Latitude: The Vaselines/St Etienne
To the UNCUT Arena, then, and the Vaselines and St Etienne. Two bands who, although wildly different in sound and execution both, astonishingly, emerged from the same kind of cultural environment.
I’m talking, of course, about C86. Eugene Kelly and Frances McKee formed the Vaselines in Glasgow in that year, and were part of the Glasgow scene that also gave us the Shop Assistants, the Pastels, Primal Scream and any number of other bands to jingle a jangle with some nice hairgrip harmonies on the top. In a previous life, St Etienne’s Bob Stanley ran the Caff label and fanzine that was closely modelled around the Sarah label, another key piece of the C86 jigsaw. Indeed, St Etienne’s great, los,t second single, “Kiss And Make Up”, ticked a number of C86 friendly boxes, having been a cover of a song by Sarah band the Field Mice, while a version of it was in fact released by Sarah.
Anyway, without wishing to get into the rather tedious forensic detail of all this, let’s talk a bit about the Vaselines’ set. This is, as you may know, one of a handful shows they’ve played since getting back together in April last year. Best known, perhaps, as one of Kurt Cobain’s favourite bands (his only daughter, Frances Bean, is named after McKee), they’re testament to the enduring brilliance of a lot of these C86 songs – a movement criminally overlooked, it strikes me, but in fact hugely under acknowledged for its importance on the development of the UK indie scene.
So, “Molly’s Lips”, “Son Of A Gun” and “Jesus Doesn’t Want Me For A Sunbeam” are blessed with a simple, beautiful pop sheen. Kelly might whip up a quite impressive noise on his guitar, but his and McKee’s unerring ear for melody is unavoidable. No song, incidentally, seems to last for more that 2 minutes 30 seconds, which is further evidence of the band’s astonishing song writing skills.

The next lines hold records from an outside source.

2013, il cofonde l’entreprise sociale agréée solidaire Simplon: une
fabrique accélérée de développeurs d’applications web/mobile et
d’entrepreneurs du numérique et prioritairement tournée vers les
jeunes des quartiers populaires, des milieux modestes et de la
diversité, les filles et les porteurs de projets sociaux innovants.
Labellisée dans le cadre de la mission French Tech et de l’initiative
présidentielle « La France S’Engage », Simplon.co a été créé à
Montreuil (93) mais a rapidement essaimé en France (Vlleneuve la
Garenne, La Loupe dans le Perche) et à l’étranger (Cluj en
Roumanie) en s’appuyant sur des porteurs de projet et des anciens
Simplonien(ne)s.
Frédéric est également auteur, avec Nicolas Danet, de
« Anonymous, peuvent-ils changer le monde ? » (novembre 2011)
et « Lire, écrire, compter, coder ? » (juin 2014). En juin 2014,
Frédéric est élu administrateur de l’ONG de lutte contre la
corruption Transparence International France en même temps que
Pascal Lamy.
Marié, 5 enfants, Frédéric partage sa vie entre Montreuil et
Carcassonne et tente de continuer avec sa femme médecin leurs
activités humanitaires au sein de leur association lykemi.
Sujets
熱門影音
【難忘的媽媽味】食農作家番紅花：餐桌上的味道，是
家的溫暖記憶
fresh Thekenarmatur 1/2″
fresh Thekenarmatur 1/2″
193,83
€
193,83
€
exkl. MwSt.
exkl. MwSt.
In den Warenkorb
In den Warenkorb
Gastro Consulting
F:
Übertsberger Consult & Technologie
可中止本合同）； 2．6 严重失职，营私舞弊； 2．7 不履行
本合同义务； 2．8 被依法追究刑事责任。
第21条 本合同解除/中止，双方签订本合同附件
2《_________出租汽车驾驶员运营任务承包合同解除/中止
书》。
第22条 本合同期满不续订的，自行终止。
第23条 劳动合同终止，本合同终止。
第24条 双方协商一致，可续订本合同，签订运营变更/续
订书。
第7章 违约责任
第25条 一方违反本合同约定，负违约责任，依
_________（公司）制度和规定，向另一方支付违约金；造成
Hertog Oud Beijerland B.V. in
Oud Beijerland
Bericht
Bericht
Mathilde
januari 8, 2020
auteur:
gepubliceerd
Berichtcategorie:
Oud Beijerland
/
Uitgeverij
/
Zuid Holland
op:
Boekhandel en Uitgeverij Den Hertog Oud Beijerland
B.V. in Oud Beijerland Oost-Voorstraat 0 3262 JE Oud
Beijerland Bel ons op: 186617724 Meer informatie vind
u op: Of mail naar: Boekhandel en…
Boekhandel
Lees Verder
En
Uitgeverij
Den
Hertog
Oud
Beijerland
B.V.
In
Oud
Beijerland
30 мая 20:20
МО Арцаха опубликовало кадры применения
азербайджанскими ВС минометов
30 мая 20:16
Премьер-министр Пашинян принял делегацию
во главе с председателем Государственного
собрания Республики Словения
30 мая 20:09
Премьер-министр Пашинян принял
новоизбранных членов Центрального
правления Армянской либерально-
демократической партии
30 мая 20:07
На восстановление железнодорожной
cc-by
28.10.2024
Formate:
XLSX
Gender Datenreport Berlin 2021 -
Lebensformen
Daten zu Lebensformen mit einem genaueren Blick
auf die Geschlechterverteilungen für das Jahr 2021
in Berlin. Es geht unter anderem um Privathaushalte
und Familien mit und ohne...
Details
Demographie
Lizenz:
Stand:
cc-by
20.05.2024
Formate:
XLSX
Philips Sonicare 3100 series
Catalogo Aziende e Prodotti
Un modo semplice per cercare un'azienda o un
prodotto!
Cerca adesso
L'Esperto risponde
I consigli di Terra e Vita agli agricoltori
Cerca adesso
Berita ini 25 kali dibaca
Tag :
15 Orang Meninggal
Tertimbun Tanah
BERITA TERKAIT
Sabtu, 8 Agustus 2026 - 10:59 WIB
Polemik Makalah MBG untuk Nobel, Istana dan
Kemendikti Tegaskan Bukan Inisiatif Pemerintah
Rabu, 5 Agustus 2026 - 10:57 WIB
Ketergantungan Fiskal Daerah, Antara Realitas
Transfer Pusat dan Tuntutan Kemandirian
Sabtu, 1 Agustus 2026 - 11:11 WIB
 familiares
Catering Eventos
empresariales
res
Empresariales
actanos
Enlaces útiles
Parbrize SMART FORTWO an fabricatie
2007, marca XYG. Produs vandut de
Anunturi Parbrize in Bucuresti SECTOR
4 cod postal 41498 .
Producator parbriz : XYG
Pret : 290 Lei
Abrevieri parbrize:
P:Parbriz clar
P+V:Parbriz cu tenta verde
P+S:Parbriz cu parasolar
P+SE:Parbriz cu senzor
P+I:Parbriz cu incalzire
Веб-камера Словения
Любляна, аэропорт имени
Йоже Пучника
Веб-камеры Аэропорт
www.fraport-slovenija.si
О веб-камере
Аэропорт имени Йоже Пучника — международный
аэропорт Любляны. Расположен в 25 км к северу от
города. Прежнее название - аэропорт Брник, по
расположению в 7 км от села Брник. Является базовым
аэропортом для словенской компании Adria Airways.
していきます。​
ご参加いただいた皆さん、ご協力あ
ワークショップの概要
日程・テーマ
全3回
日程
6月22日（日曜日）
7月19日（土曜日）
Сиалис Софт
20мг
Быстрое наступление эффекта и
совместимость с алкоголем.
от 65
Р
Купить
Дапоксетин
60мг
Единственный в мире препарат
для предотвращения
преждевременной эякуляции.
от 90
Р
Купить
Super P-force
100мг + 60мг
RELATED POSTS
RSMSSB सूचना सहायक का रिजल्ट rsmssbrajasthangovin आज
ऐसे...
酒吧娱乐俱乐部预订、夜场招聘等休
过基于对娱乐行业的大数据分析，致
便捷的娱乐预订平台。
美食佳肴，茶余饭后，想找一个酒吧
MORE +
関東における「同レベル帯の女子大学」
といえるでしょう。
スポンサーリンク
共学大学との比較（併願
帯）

Entertainingly, for a band so associated with a specific tweeness, their between song banter is hilarious, and pretty foul mouthed.
“American accents give me the horn,” says McKee. “Is there anyone here with an American accent? Oh, and it’s two things. It’s not just the accent, you’ve got to have a really big dick as well.”
You can take the girl out of Glasgow, it seems, but you can’t take Glasgow out of the girl.
Of course, this isn’t the kind of language you’d expect to hear from St Etienne’s Sarah Cracknell. As always, she exercises considerable, almost regal grace as she strolls on stage at the start of St Etienne’s set, dressed in what looks like a sharp black suit. It’s interesting to note, perhaps, how Kelly and McKee have mostly stayed within the original parameters of the C86 scene; yet Stanley, along with Cracknell and Pete Wiggs, too it in a completely different direction. In a way, I suppose, it’s a similar trajectory to Primal Scream, who also evolved beyond their C86 origins to embrace dance music. In fact, St Etienne provide Latitude with a much-needed injection of pop fun. There is a heavy reliance on their brilliant debut, Foxbase Alpha, so we get “Nothing Can Stop Us”, “Spring” and a storming, bass-heavy version of “Only Love Can Break Your Heart” that has the rammed UNCUT Arena bouncing with collective joy. The latest single, “Method Of Modern Love”, is clearly indebted to Kylie Ann Minogue OBE’s “The One”, but we shall let that pass – after all, Kylie did cover “Nothing Can Stop Us” once. And, one day, I’d love to hear "When Are You Coming Home?", the unreleased Kylie/St Etienne collaboration from the 1994 Kylie Minogue album sessions.
In fact, it’s interesting to see the way St Etienne developed beyond their Balearic origins, as evidenced here by “Burned Out Car” and “He’s On The Phone”, which are both pumping Euro pop House numbers. A great version of slow-motion techno “Like A Motorway” works for me.
Anyway, Nick Cave’s on in a minute, and I fancy buying some artisan cheese. That’s all from me this year – Allan’s down the front for Magazine, I hope, Louis should be blogging about Gossip and then Terry’ll be wrapping things up with his Cave blog later.
I hope you’re enjoyed reading our witterings!